◆ Task to carry out ◆
Reproduce word for word the lines of the items below, from the first line through the line containing "common name: Wrinkled club".

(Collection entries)
——

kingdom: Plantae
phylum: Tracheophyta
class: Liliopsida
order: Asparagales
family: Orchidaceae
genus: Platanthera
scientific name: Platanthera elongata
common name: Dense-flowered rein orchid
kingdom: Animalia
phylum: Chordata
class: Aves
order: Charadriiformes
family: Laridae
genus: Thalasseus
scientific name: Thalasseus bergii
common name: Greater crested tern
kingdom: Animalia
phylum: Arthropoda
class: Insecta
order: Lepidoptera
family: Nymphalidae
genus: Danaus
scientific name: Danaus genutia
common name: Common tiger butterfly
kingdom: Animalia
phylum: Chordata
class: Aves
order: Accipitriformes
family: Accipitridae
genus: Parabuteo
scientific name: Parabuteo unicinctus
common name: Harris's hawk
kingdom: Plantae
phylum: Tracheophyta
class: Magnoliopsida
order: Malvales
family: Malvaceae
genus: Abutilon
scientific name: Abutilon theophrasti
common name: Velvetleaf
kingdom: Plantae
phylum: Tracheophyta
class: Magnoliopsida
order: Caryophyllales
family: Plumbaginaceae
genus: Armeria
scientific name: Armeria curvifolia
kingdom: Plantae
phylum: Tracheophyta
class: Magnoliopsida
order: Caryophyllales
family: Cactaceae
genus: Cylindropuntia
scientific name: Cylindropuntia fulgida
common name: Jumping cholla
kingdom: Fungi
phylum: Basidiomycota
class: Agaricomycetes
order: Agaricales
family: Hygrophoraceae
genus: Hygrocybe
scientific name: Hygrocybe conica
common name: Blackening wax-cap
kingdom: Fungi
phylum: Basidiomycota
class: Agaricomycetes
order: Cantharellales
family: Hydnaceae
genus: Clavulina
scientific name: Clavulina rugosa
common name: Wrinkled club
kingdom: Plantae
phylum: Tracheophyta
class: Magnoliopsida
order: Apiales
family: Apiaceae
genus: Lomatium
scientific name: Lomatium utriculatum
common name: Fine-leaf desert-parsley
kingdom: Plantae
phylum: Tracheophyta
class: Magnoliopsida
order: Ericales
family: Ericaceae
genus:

——

◆ Complete output ◆
kingdom: Plantae
phylum: Tracheophyta
class: Liliopsida
order: Asparagales
family: Orchidaceae
genus: Platanthera
scientific name: Platanthera elongata
common name: Dense-flowered rein orchid
kingdom: Animalia
phylum: Chordata
class: Aves
order: Charadriiformes
family: Laridae
genus: Thalasseus
scientific name: Thalasseus bergii
common name: Greater crested tern
kingdom: Animalia
phylum: Arthropoda
class: Insecta
order: Lepidoptera
family: Nymphalidae
genus: Danaus
scientific name: Danaus genutia
common name: Common tiger butterfly
kingdom: Animalia
phylum: Chordata
class: Aves
order: Accipitriformes
family: Accipitridae
genus: Parabuteo
scientific name: Parabuteo unicinctus
common name: Harris's hawk
kingdom: Plantae
phylum: Tracheophyta
class: Magnoliopsida
order: Malvales
family: Malvaceae
genus: Abutilon
scientific name: Abutilon theophrasti
common name: Velvetleaf
kingdom: Plantae
phylum: Tracheophyta
class: Magnoliopsida
order: Caryophyllales
family: Plumbaginaceae
genus: Armeria
scientific name: Armeria curvifolia
kingdom: Plantae
phylum: Tracheophyta
class: Magnoliopsida
order: Caryophyllales
family: Cactaceae
genus: Cylindropuntia
scientific name: Cylindropuntia fulgida
common name: Jumping cholla
kingdom: Fungi
phylum: Basidiomycota
class: Agaricomycetes
order: Agaricales
family: Hygrophoraceae
genus: Hygrocybe
scientific name: Hygrocybe conica
common name: Blackening wax-cap
kingdom: Fungi
phylum: Basidiomycota
class: Agaricomycetes
order: Cantharellales
family: Hydnaceae
genus: Clavulina
scientific name: Clavulina rugosa
common name: Wrinkled club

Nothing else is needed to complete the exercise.